_Work instructions_
Please pull out the data from its first line through the line containing "locality: Among great", and reproduce those lines unchanged.

_Records shown_
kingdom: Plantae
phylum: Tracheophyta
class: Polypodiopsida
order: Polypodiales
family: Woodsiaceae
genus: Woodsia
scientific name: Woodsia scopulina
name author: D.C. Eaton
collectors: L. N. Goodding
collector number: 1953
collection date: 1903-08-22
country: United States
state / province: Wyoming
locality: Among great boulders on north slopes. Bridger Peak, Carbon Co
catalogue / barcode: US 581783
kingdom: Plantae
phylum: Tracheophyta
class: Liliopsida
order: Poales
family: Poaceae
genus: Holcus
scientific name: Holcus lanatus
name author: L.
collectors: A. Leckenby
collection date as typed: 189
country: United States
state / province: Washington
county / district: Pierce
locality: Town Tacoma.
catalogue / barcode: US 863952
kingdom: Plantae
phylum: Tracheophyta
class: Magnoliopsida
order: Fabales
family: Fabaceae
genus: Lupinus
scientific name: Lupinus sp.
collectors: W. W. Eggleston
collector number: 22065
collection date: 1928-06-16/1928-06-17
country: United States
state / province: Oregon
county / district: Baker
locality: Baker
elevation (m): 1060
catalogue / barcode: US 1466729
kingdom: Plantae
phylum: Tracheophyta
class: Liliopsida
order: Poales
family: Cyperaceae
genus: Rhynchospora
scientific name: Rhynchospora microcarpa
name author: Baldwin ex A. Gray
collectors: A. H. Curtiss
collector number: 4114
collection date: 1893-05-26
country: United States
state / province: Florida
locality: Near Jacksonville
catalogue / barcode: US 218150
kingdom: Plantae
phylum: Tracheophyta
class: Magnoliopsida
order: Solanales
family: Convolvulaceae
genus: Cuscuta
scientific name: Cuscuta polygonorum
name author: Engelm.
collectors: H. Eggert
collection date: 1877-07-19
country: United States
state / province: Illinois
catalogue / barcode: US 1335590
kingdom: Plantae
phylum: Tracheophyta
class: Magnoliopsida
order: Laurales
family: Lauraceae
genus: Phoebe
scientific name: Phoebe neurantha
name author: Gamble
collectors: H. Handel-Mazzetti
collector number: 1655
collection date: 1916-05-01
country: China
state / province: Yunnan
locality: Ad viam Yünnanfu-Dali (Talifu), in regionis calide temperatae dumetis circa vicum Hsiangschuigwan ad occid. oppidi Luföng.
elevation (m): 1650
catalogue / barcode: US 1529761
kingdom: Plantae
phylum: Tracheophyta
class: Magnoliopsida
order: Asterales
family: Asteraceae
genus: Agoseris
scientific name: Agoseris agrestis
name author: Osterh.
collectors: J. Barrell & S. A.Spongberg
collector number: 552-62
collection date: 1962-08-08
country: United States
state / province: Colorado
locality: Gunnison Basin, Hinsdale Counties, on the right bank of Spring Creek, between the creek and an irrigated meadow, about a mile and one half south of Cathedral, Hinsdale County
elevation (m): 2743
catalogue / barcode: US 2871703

_Result for this task_
kingdom: Plantae
phylum: Tracheophyta
class: Polypodiopsida
order: Polypodiales
family: Woodsiaceae
genus: Woodsia
scientific name: Woodsia scopulina
name author: D.C. Eaton
collectors: L. N. Goodding
collector number: 1953
collection date: 1903-08-22
country: United States
state / province: Wyoming
locality: Among great boulders on north slopes. Bridger Peak, Carbon Co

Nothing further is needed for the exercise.